Wednesday, May 07, 2008

find & xargs

http://www.kalamazoolinux.org/tech/find.html

find & xargs

Part of the reason why the Linux command line is so POWERFUL!

Finding files can be a daunting task, given the vast number of files on your average Linux filesystem. The number of system files in an average Linux install is well into the tens of thousands, or even hundreds of thousands of files. That's not counting user files!

The command `find` is, as it's name implies, used to aid you in finding files you are looking for, anywhere in your filesystems. Plus much more (see below).

find can use a large number of other criteria to find a file.

  • The first argument to "find" is the directory (or directories) to perform the search.
    • Example: find (and display) every file in your home directory:
      • find $HOME

  • "-name" the name of a file, or a partial name (basic regex).
    • Example: find the file named "bookmarks.html" in your home directory:
      • find $HOME -name bookmarks.html
    • Example: find all files starting with the name "bookmarks" in your home directory:
      • find $HOME -name bookmarks\*
        • Characters that mean something special to the shell, like the asterisk must
          be escaped with a backslash or put in single quotes, to avoid problems.

  • "-atime/-ctime/-mtime" the last time a files's "access time", "file status" and "modification time",
    measured in days or minutes. The time can be compared to another file with "-newer/-anewer/-cnewer".
    • Example: find everything in your home directory modified in the last 24 hours:
      • find $HOME -mtime 0
    • Example: find everything in your home directory modified in the last 7 days:
      • find $HOME -mtime -7
    • Example: find everything in your home directory that have NOT been modified in the last year:
      • find $HOME -mtime +365
    • Example: find everything in your home that has been modified more recently than "abc.txt":
      • find $HOME -newer klug/find.html

  • "-type x" files of a certain type (file, directory, symlink, socket, pipe, block, character) (fdlspbc)
    • Example: find all directories under /tmp
      • find /tmp -type d

  • "-user" files owned by a certain user.
    • Example: find all files owned by user "bruce" under /var
      • find /var -user bruce

  • "-group" files which are a member of a certain group.
    • Example: find all files in group "users" under /var
      • find /var -group users

  • "-size" files of a certain size.
    • Size can be specified in blocks, bytes, works, Kilobytes, Megabytes or Gigabytes (bcwkMG).
    • Example: find all files in your home directory exactly 100 bytes long:
      • find $HOME -size 100c
    • Example: find all files in your home directory smaller than 100 bytes:
      • find $HOME -size -100c
    • Example: find all files in your home directory larger than 100MB:
      • find $HOME -size +100M

  • "-perm" files that has certain permissions, or has individual bits set or not set.
    • Example: find all files in your root directory that are SUID.
      • find / -xdev -type f -perm +4000
    • Example: find all files in your root directory that are SUID-root.
      • find / -xdev -type f -user root -perm +4000

  • "-links" files that has a certain number of hard links.
    • Example: find all files in your home directory with a hard link count of two:
      • find $HOME -type f -links 2
    • Example: find all files in your home directory with more than one hard link:
      • find $HOME -type f -links +1

  • "-inum" a file with a certain `inum`, useful in filesystem debugging and locating identical hard linked files.

_ _ _ _ _ _ _

**Work required:**
Reproduce, word for word, everything in the guide to the find command from "find can use" down to "name (basic regex).". None of the items are needed.

**Record excerpts:**
_ _ _ _ _ _ _

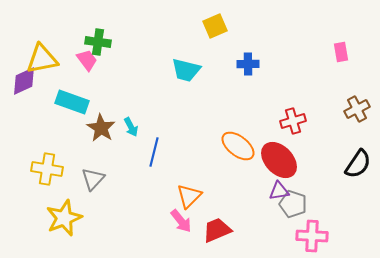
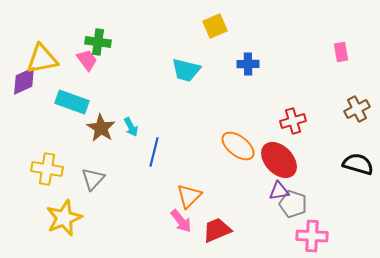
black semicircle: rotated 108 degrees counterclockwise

_ _ _ _ _ _ _

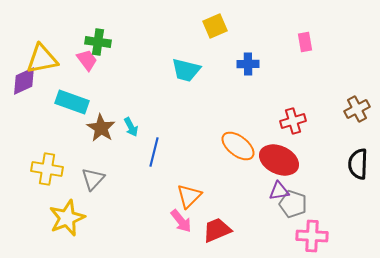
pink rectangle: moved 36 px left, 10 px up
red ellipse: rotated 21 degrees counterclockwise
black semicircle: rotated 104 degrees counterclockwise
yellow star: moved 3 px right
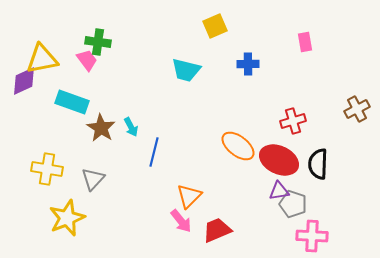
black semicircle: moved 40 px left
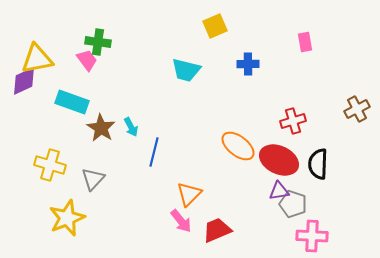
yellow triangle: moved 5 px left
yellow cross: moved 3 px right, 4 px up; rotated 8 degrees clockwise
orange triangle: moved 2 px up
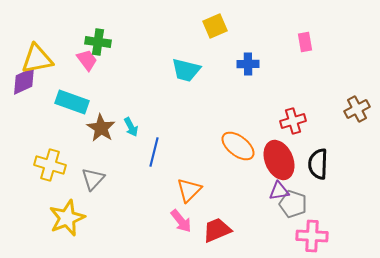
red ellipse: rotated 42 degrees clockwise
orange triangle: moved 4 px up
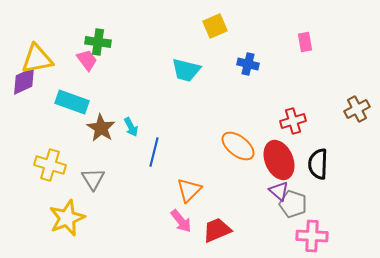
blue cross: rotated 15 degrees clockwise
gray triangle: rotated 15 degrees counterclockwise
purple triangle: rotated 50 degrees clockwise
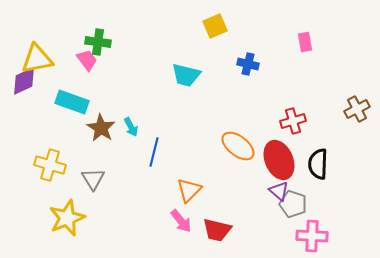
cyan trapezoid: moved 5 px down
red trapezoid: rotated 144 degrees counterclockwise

_ _ _ _ _ _ _

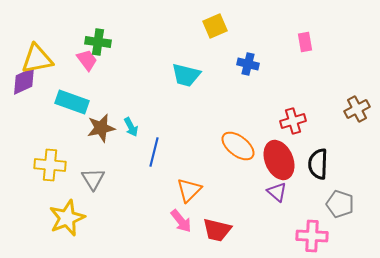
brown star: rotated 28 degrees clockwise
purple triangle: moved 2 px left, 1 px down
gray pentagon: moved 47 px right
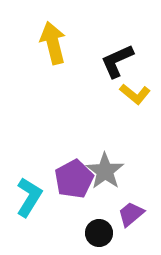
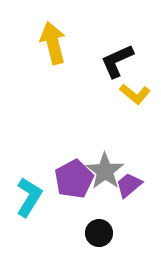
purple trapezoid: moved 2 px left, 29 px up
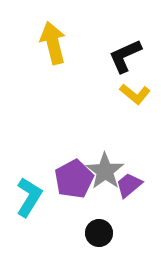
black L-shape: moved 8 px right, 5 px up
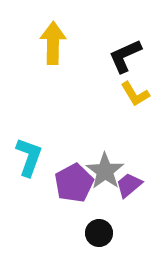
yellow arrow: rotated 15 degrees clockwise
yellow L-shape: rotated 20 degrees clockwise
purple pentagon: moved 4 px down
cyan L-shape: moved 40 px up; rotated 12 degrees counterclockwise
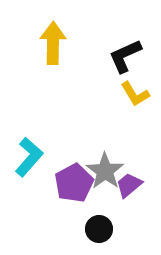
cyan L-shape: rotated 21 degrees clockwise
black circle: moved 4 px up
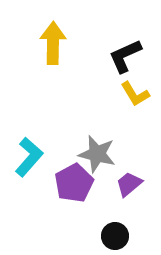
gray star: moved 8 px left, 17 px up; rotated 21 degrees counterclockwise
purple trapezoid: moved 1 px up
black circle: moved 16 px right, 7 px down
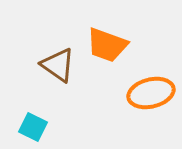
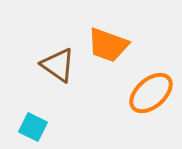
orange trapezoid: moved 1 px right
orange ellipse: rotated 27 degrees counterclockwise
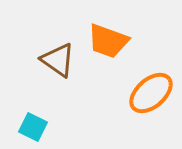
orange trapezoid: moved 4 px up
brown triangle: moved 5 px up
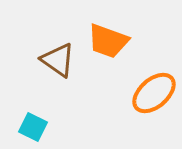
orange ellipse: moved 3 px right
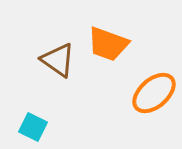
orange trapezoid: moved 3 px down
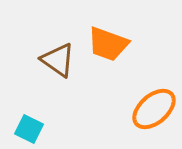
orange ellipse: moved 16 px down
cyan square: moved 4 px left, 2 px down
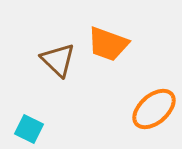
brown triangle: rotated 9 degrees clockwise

_ _ _ _ _ _ _

**Expected answer:**
find can use a large number of other criteria to find a file.

  • The first argument to "find" is the directory (or directories) to perform the search.
    • Example: find (and display) every file in your home directory:
      • find $HOME

  • "-name" the name of a file, or a partial name (basic regex).